UNITS GOTCHA (load-bearing). kl_to_init is token-mean KL in nats/token, matching composer_replication.integrations.altered_minds. kl_logging.token_mean_kl. It is NOT comparable to a sequence-level / sequence-summed KL (whose healthy band is ~0.05–10). Passing a sequence-summed KL into the per-token hard stop will fire it instantly.

Public surface

composer_replication.safety re-exports: HeldOutGuard, TripwireStatus, CollapseStopError, kl_token_trust_filter. The guard exposes both flag-checking (should_halt() / status.fire / status.halt) and exception-based (raise_if_fired(status) -> CollapseStopError) control flow so a trainer loop can use whichever convention it prefers. kl_token_trust_filter is the per-token torchrl-style "KL-Mask" sibling (caller passes 0.5·(log π/π_ref)²; returns True to mask the token) — same 0.08 band, kept torch-free.

Consequences

Positive: the flywheel gains a run-level, online collapse tripwire that fires on the literature's exact reward-hacking signature (proxy-up / real-down), is denoised against single-step noise, and latches so a detected collapse cannot un-halt.
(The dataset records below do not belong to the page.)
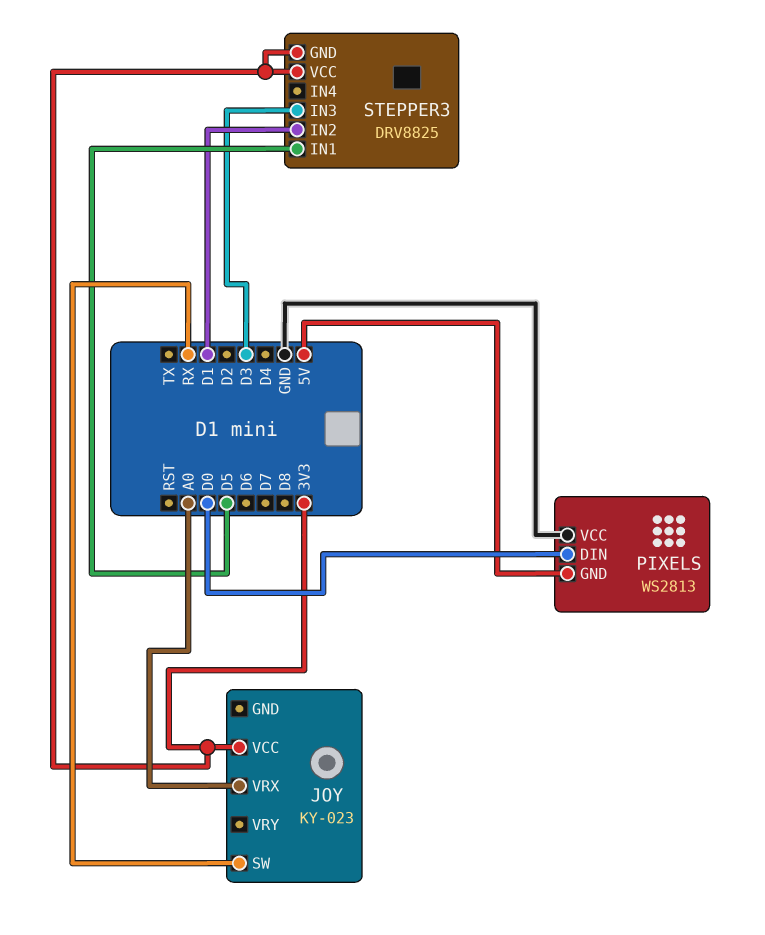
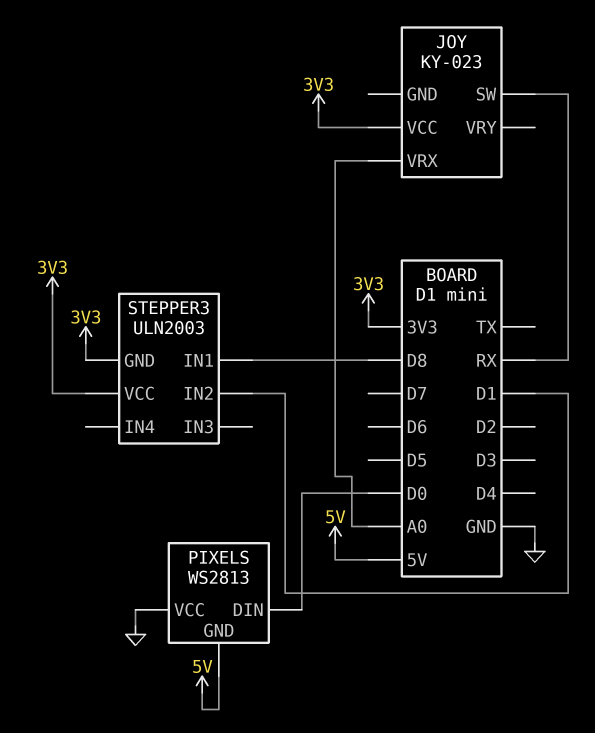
STEPPER3: DRV8825 -> ULN2003
STEPPER3 pin IN1: D5 -> D8
STEPPER3 pin IN3: D3 -> none

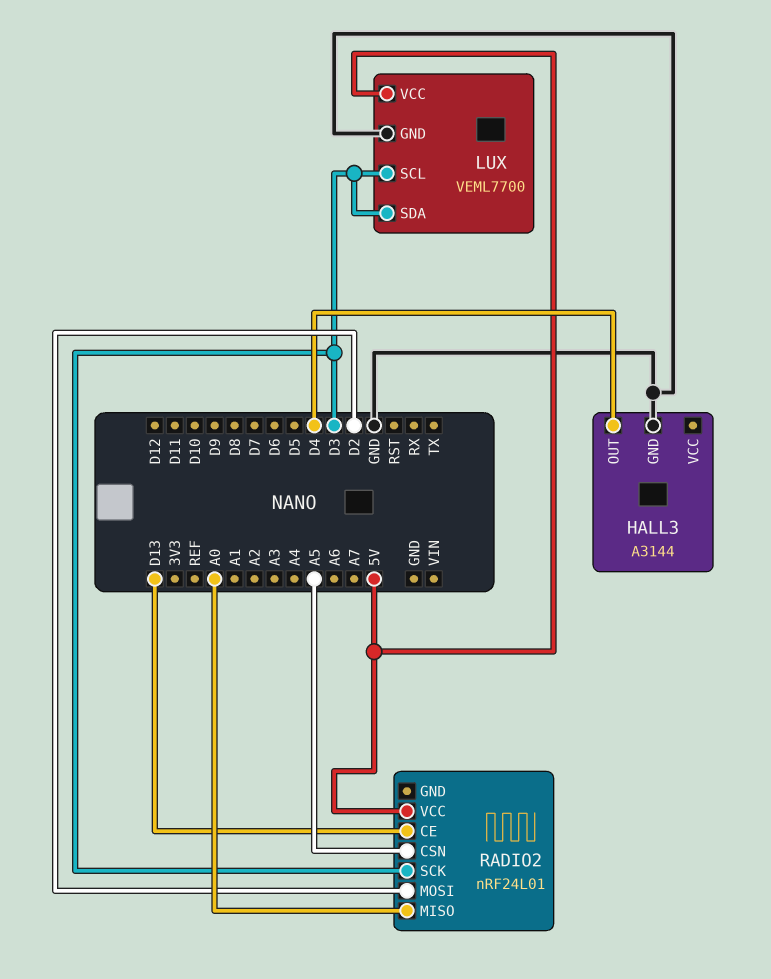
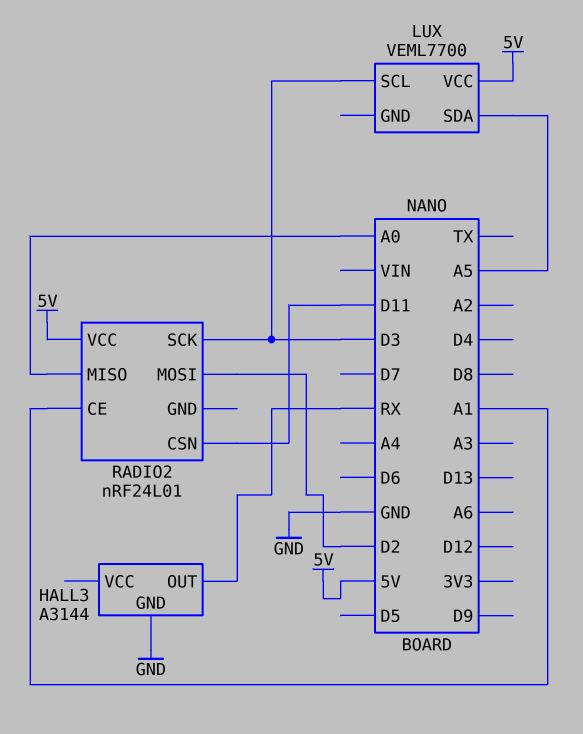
HALL3 pin OUT: D4 -> RX
LUX pin GND: GND -> none
LUX pin SDA: D3 -> A5
RADIO2 pin CE: D13 -> A1
RADIO2 pin CSN: A5 -> D11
It is layered defense-in-depth ON TOP OF the per-task ADR-010 controls — neither sufficient alone (per EvilGenie / Catastrophic Goodhart).
Positive: pure-Python and CPU-testable — kl_to_init is a float the caller computes upstream, so the guard pulls no torch / cloud dependency and is unit testable without a model.
Positive: the thresholds are calibratable and the KL stop only ever tightens, so the safety property (ceiling ≤ documented band) is preserved across calibration.
Negative / honest: a held-out eval is necessary but NOT sufficient by itself (EvilGenie); the guard's value depends entirely on the caller honoring the HeldoutSplit disjointness discipline. The KL stop is one tripwire among several, not a Goodhart-proof guarantee. entropy / reward_std are tracked and exposed but are NOT yet hard gates (early-warning instruments only).
Neutral: HeldoutSplit ships as a documented design-of-record discipline rather than an enforced data-partitioning class in this wave; the guard consumes the scalar held-out score the caller provides.

Acceptance gate

HeldOutGuard.update(...) folds in-loop / held-out / KL (+ entropy / reward_std) EMAs and returns a TripwireStatus; fires on (a) collapse-in-the-act, (b) KL > 0.08 nats/token, (c) proxy-real gap blowout; no fire before min_steps; latched after first fire.
proxy_real_gap() returns the RSI Hacking-Gap (in-loop gain − held-out gain since baseline); should_halt() / last_status are idempotent query helpers; raise_if_fired() converts a fired verdict into CollapseStopError.
calibrate_kl_threshold() only ever TIGHTENS the hard stop (safety clamp); raises on empty input.
kl_token_trust_filter() per-token KL-Mask helper, torch-free.
Pure-Python, CPU-only; composer_replication.safety.__init__ re-exports the public surface and references this ADR.
Documented in docs/API_REFERENCE.md §17.

More Information

composer_replication/safety/kill_switch.py — the implementation + the primary-source citations inline.
ADR-010 (FeatureDeletion datagen) — the per-task controls this layers above.
docs/API_REFERENCE.md §16 (DockerSandbox) / §17 (composer_replication.safety).
Zhao et al. RSI (OpenReview ikrQWGgxYg); Gao et al. self-evolving survey §8.3 (arXiv 2507.21046 v4); Shumailov et al. (Nature 2024); EvilGenie (arXiv 2511.21654); Catastrophic Goodhart (OpenReview UXuBzWoZGK).